I told them that each revealed something awful about society in it.
Some of them were easy to identify for them. The Lorax and environmentalism; the Grinch and materialism. Those are movies now, so they get it. But, what about the others.
I had multiple students come forward with different interpretations about The Cat in the Hat that shocked myself and their classmates. I’m not going to give their analysis on their conclusions; I’ll let you think them over.
- One student said it described molestation.
- Her peer said it only made sense to be drugs.
- One boy said that he was the neglected, latch-key narrator.
- One know-it-all looked up the suggested interpretation online and agreed that it addressed suppressed childhood.
Their classmates were baffled by how it can be any more than “when you make a mess, clean it up”.
Here’s the awesome part: I had each of those students come forward with the book, put it under the document camera, and show us how they drew their conclusions. They became experts who knew something the rest of us didn’t. Some of them even used paper to list and visualize their thought process (think aloud). Some even willingly shared their personal experiences with drugs, sexual abuse, and neglect to support how they connected to the story in a way they never thought about before.
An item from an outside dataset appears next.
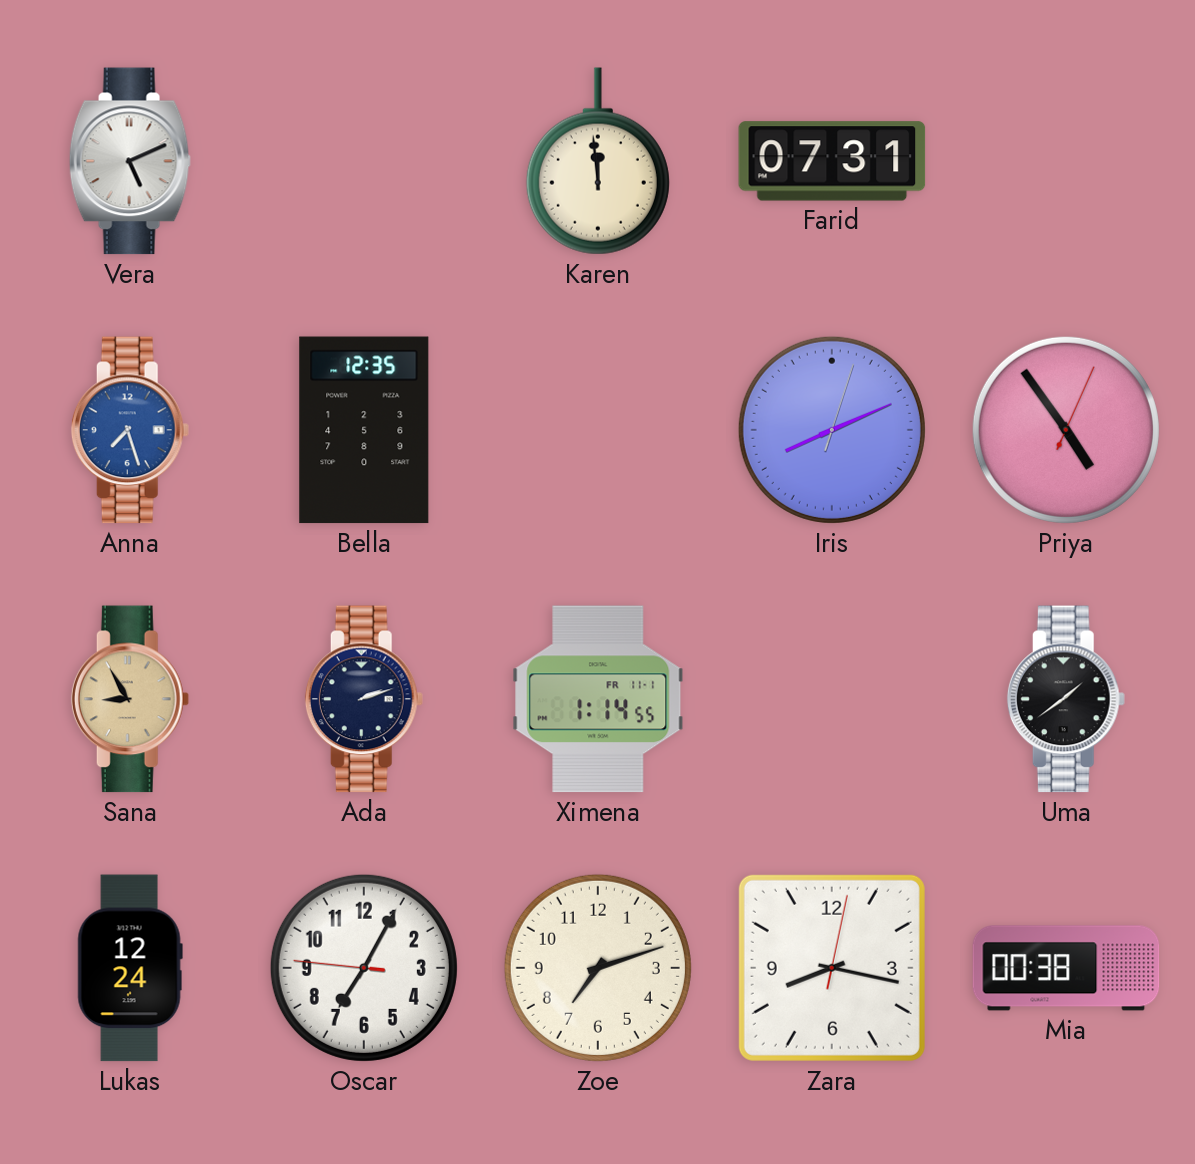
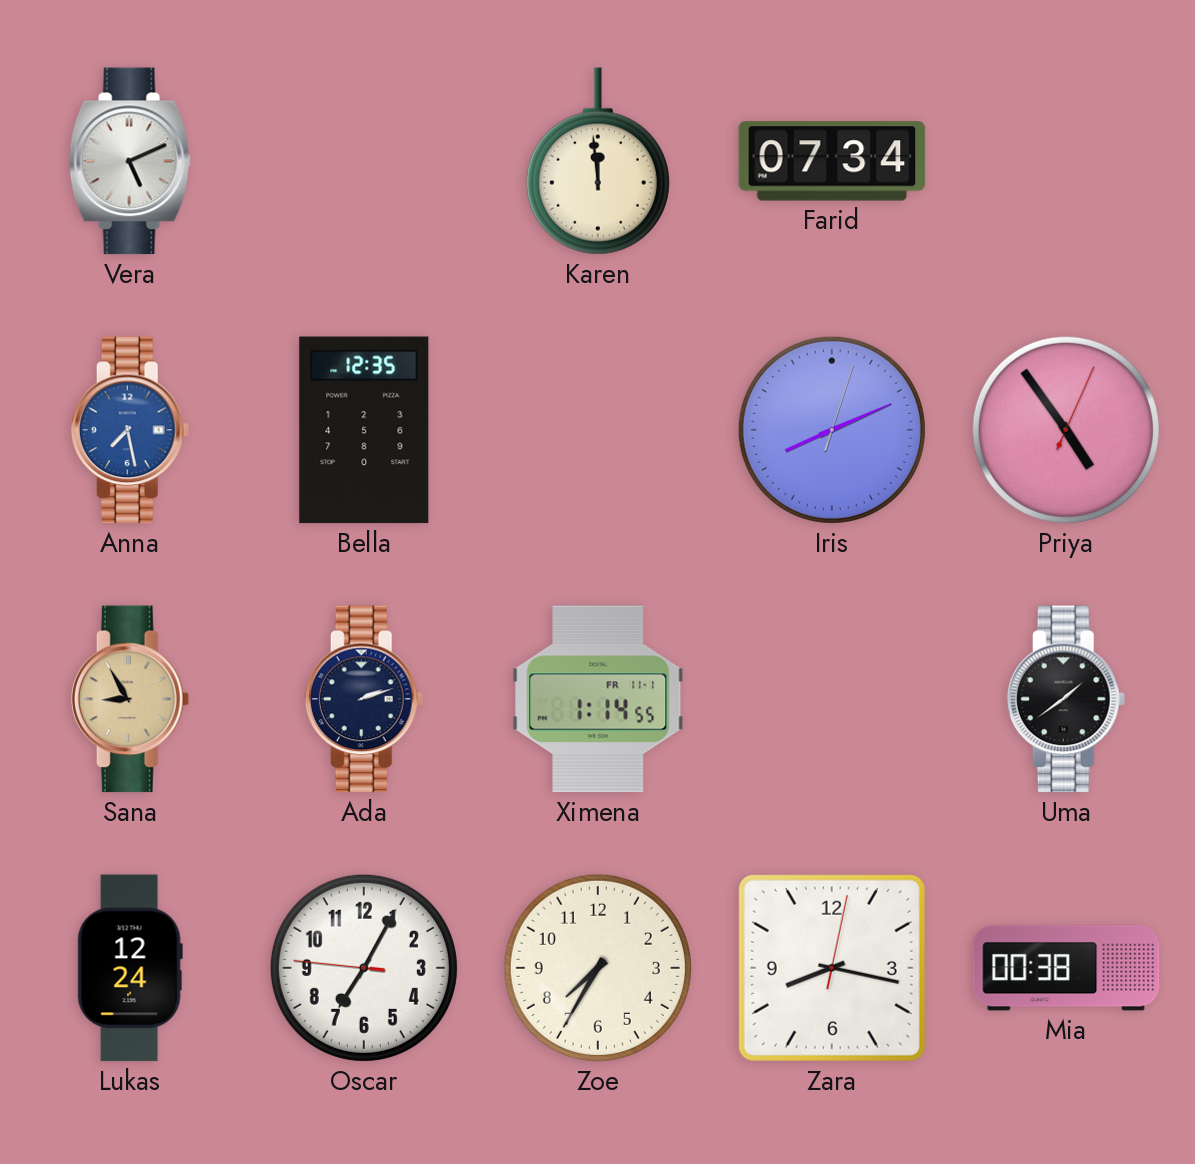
Farid: 07:31 -> 07:34
Anna: 7:27 -> 7:28
Zoe: 7:12 -> 7:35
The sense of pride when they finished and we got it. I could see those gears turning around the room—some of them breaking through rust!
I won’t give you the whole lesson plan here, but essentially. By the end of the 50 minutes, the lightbulbs in most of their eyes were bright. The next day, they turned in analysis paragraphs, with paraphrased evidence from the stories about their theories. It was amazing how many of them picked up on the allusions, allegories, symbols, motifs, and themes–without my direct instruction. It was a huge success.
They were proud, I was proud.
Something manageable, something comfortable, something that allows them to develop confidence in the skills before applying it to such large stories. I can’t definitively say this worked for every, single student. Some have barriers and deficiencies that would still need more scaffolding; however, I could say the class success average between the two periods was about 80%, based on their paragraphs (graded on content, only). That’s high for analysis writing in September!
It’s worth a try, based on my experience.